Land ownership issues result in underspending

A LAND ownership issue has prevented the Davao City government from building schools and implementing infrastructure projects, a city official admitted.

This came on the heels of a 2018 audit report of the Commission on Audit (COA) that was released Friday, June 14, 2019, revealing that the city underspent its available funds worth more than P320 million.

According to COA, a total of P292.15 million was allocated for the construction of school buildings under the Special Education Funds (SEF) but only 25 percent of the funds worth P74.48 million was spent as of December 31, 2018.

The agency said this resulted in a shortage of 1,412 classrooms in all levels as of June 2018.

“The delay or underimplementation of projects may have affected the efficiency and effectiveness of the LGU (local government unit) and deprived students of sufficiently instructional space that could have been derived from additional school building projects,” the COA report said.

The auditing agency said the city's underspending is "depriving the students of the benefits from additional classrooms had the projects been completed".

COA recommended the local government to require the Local School Board and other concerned divisions to reassess its processes and procedures to fast-track the completion of these projects.

The agency said the Programming and Design Division (PDD) of the City Engineer's Office and the Local School Board (LSB) reported that only 20 out of the slated 54 projects were implemented.

PDD said the construction delay was to lack of manpower and schools' failure to produce land ownership documents.

City assistant administrator Tristan Dwight Domingo agreed with PDD's reason.

"Unless we can present sufficient proof that we have the authority to own the land to construct something, the city cannot proceed to the construction," Domingo told reporters on Monday, June 17, 2019.

The official said some of the projects were included in the city budget as per recommendation by different agencies.

"The city was generous enough to accommodate it in our budget.

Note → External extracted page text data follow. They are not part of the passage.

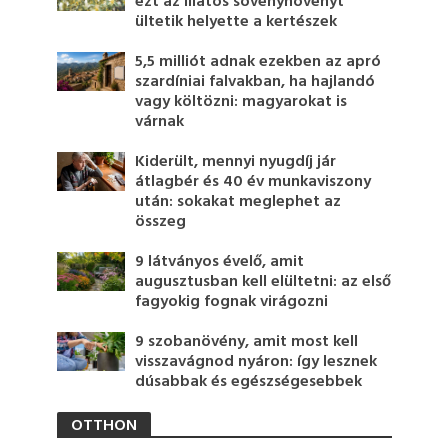
ezt az illatos sövénynövényt
ültetik helyette a kertészek
5,5 milliót adnak ezekben az apró
szardíniai falvakban, ha hajlandó
vagy költözni: magyarokat is
várnak
Kiderült, mennyi nyugdíj jár
átlagbér és 40 év munkaviszony
után: sokakat meglephet az
összeg
9 látványos évelő, amit
augusztusban kell elültetni: az első
fagyokig fognak virágozni
9 szobanövény, amit most kell
visszavágnod nyáron: így lesznek
dúsabbak és egészségesebbek
OTTHON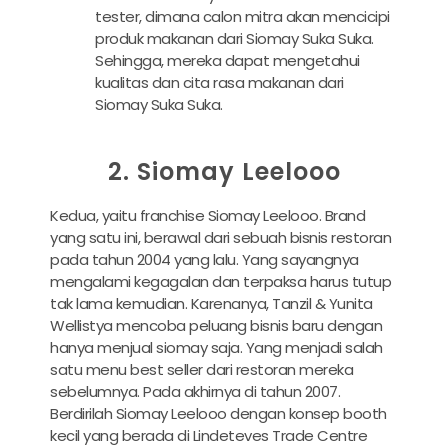
tester, dimana calon mitra akan mencicipi
produk makanan dari Siomay Suka Suka.
Sehingga, mereka dapat mengetahui
kualitas dan cita rasa makanan dari
Siomay Suka Suka.
2. Siomay Leelooo
Kedua, yaitu franchise Siomay Leelooo. Brand
yang satu ini, berawal dari sebuah bisnis restoran
pada tahun 2004 yang lalu. Yang sayangnya
mengalami kegagalan dan terpaksa harus tutup
tak lama kemudian. Karenanya, Tanzil & Yunita
Wellistya mencoba peluang bisnis baru dengan
hanya menjual siomay saja. Yang menjadi salah
satu menu best seller dari restoran mereka
sebelumnya. Pada akhirnya di tahun 2007.
Berdirilah Siomay Leelooo dengan konsep booth
kecil yang berada di Lindeteves Trade Centre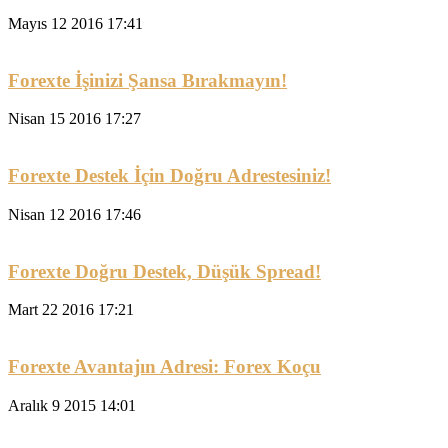
Mayıs 12 2016 17:41
Forexte İşinizi Şansa Bırakmayın!
Nisan 15 2016 17:27
Forexte Destek İçin Doğru Adrestesiniz!
Nisan 12 2016 17:46
Forexte Doğru Destek, Düşük Spread!
Mart 22 2016 17:21
Forexte Avantajın Adresi: Forex Koçu
Aralık 9 2015 14:01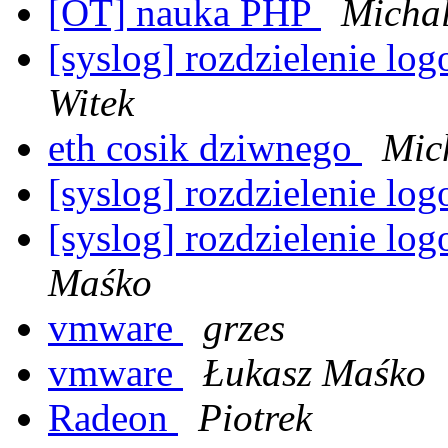
[OT] nauka PHP
Michal
[syslog] rozdzielenie lo
Witek
eth cosik dziwnego
Mic
[syslog] rozdzielenie lo
[syslog] rozdzielenie lo
Maśko
vmware
grzes
vmware
Łukasz Maśko
Radeon
Piotrek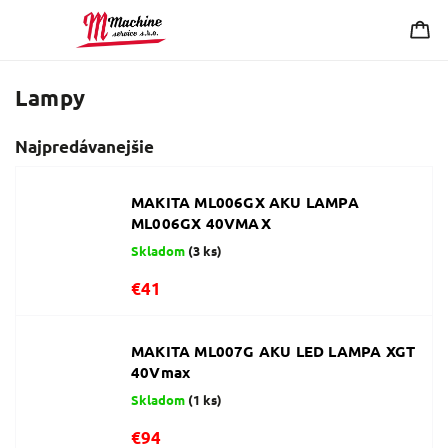
Lampy
Najpredávanejšie
MAKITA ML006GX AKU LAMPA
ML006GX 40VMAX
Skladom
(3 ks)
€41
MAKITA ML007G AKU LED LAMPA XGT
40Vmax
Skladom
(1 ks)
€94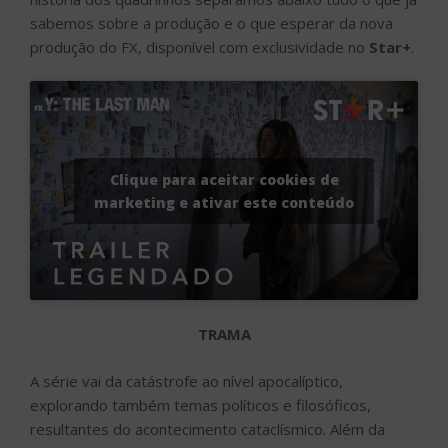
sabemos sobre a produção e o que esperar da nova
produção do FX, disponível com exclusividade no
Star+
.
Clique para aceitar cookies de
marketing e ativar este conteúdo
TRAMA
A série vai da catástrofe ao nível apocalíptico,
explorando também temas políticos e filosóficos,
resultantes do acontecimento cataclísmico. Além da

Whether to fund this building, structure, edifice, classrooms, etc.," Domingo said.

"When the time comes for us to get the requirements gikan sa mga nagrequest ani, wala na nila na follow up (When the time came for us to get the requirements to those who requested it, they were not able to follow up it)," Domingo added.

With this, he said the city will follow COA's recommendation. He also said the local government will now also be cautious in accepting requests.

He said agencies who will be requesting for certain projects from the city will now be forwarded to appropriate agencies, such as City Planning and Development Office (CPDO) and CEO.

Davao City Councilor Pilar Braga, who chairs the education committee of the City Council, reported previously that the city government established 50 new public schools, including in far-flung areas like Paquibato District.